[What you need to do]: For every line in the data below, check for the word "well", then state how many lines have it. Answer with the number only.

[Source records]:
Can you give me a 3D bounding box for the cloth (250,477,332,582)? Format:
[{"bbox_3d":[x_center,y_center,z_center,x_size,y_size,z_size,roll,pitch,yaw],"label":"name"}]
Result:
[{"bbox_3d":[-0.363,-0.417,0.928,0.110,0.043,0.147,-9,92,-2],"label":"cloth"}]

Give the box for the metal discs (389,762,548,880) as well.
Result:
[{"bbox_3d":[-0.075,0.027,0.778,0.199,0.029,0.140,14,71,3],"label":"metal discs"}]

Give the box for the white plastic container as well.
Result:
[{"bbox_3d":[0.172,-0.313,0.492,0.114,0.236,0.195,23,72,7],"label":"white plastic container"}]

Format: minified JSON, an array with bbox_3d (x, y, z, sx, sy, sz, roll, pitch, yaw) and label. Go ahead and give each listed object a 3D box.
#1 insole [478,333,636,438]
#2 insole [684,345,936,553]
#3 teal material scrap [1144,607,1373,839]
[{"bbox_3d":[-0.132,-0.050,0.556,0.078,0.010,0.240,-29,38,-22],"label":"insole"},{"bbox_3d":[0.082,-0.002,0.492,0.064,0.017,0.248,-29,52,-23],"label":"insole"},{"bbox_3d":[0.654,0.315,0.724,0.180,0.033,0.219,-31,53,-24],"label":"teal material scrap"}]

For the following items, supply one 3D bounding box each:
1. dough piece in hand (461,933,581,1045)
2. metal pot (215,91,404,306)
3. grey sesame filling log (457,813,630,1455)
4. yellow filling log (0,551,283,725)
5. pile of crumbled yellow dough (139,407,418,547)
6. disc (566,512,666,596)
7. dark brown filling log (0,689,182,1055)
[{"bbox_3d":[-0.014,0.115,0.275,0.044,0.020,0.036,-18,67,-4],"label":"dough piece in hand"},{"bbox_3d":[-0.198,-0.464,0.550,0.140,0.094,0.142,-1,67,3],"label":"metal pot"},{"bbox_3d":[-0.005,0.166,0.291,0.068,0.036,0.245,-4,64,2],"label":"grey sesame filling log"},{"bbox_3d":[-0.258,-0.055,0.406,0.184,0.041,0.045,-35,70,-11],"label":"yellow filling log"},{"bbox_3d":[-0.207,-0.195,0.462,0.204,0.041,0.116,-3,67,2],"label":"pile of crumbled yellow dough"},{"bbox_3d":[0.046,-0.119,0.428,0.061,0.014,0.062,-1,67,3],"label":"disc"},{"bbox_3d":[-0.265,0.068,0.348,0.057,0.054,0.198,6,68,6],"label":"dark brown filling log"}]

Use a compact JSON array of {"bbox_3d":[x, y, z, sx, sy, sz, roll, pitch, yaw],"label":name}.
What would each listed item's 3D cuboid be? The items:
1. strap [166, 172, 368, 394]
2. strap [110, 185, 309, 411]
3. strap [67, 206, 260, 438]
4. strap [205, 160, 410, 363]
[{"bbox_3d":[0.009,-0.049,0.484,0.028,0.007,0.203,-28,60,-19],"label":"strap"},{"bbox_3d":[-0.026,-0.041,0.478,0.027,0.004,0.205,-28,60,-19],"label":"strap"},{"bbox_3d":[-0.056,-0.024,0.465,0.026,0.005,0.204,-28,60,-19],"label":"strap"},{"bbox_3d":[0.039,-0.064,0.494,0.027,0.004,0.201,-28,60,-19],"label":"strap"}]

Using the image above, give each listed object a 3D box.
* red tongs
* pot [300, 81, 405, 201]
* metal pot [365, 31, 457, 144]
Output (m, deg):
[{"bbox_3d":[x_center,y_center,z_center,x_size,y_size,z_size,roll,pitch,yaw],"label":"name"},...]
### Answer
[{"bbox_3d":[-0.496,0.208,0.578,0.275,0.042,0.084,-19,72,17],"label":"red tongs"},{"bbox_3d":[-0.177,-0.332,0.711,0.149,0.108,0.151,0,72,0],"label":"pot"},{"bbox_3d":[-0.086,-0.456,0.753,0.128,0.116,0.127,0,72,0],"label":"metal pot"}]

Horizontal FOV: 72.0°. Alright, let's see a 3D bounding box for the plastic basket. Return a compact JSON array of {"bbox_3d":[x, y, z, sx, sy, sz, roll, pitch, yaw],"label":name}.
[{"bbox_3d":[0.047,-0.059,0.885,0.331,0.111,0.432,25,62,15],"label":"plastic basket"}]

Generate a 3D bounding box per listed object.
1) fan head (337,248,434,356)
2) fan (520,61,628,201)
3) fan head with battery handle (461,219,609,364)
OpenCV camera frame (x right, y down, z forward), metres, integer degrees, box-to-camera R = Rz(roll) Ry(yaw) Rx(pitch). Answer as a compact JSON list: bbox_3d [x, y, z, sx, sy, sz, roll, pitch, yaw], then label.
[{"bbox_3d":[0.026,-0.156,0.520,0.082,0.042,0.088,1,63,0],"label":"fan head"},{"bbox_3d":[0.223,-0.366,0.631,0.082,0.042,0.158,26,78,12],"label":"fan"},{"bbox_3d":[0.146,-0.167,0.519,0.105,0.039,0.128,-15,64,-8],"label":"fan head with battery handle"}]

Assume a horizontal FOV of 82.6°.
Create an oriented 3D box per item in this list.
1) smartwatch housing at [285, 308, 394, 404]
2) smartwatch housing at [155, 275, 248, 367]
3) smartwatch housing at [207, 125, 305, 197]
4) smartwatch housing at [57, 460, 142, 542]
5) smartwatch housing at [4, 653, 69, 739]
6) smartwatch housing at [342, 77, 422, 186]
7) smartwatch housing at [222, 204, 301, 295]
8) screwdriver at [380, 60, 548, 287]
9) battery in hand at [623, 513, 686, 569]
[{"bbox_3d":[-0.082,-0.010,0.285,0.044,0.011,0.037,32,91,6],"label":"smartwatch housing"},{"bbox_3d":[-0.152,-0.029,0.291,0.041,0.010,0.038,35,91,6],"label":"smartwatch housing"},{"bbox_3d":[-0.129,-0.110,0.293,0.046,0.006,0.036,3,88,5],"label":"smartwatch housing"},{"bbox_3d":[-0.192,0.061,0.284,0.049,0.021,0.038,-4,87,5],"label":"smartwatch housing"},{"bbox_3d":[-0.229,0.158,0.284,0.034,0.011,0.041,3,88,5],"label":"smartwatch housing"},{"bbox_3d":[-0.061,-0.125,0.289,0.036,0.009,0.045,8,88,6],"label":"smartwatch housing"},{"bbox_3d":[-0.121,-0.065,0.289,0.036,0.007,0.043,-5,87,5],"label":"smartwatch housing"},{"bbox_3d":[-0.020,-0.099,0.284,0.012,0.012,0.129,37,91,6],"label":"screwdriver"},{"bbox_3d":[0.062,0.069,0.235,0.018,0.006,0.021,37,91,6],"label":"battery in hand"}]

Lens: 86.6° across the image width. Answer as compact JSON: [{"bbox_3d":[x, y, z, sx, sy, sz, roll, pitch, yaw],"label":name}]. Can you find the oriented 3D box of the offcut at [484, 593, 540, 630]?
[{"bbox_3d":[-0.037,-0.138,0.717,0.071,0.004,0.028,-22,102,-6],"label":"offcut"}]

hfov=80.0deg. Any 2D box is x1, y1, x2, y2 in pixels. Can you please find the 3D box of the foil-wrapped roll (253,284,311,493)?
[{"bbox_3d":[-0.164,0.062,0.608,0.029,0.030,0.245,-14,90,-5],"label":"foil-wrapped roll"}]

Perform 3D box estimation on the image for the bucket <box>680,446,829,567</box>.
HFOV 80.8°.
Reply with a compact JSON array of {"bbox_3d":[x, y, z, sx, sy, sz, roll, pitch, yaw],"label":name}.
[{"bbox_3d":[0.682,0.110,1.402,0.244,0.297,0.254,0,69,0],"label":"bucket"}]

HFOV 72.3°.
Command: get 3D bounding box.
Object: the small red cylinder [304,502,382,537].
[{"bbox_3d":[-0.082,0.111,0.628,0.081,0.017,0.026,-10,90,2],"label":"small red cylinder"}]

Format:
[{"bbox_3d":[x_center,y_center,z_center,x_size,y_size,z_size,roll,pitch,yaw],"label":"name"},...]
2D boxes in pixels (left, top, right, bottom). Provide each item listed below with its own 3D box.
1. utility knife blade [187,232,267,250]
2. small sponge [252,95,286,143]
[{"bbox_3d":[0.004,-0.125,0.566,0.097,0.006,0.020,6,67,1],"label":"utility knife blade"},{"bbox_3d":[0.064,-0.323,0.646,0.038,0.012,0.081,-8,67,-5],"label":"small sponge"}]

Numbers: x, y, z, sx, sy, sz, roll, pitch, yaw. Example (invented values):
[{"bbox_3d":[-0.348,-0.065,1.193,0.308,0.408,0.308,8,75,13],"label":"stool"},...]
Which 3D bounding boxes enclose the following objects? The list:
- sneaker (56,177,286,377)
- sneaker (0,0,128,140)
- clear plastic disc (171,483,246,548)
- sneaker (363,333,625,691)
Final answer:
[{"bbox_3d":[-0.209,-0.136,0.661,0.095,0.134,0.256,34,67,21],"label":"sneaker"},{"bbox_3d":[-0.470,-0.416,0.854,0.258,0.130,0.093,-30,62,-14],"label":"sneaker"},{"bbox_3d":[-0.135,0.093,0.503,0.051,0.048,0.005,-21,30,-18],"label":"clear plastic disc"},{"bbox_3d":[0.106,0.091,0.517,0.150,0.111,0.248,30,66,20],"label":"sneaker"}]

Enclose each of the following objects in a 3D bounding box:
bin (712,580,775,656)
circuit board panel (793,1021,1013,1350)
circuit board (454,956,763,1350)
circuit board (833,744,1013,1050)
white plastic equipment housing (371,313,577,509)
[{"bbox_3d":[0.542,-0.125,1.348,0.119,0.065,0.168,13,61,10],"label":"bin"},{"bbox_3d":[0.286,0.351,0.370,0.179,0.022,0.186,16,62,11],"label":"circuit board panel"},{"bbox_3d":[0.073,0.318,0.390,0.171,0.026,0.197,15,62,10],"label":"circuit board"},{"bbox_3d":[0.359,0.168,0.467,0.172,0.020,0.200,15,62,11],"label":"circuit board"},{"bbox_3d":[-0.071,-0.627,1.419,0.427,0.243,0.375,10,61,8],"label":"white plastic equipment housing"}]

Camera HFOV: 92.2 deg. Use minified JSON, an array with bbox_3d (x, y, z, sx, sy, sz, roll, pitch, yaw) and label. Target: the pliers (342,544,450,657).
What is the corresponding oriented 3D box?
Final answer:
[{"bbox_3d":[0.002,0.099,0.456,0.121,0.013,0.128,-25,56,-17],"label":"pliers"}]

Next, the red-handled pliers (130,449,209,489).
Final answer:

[Answer section]: 2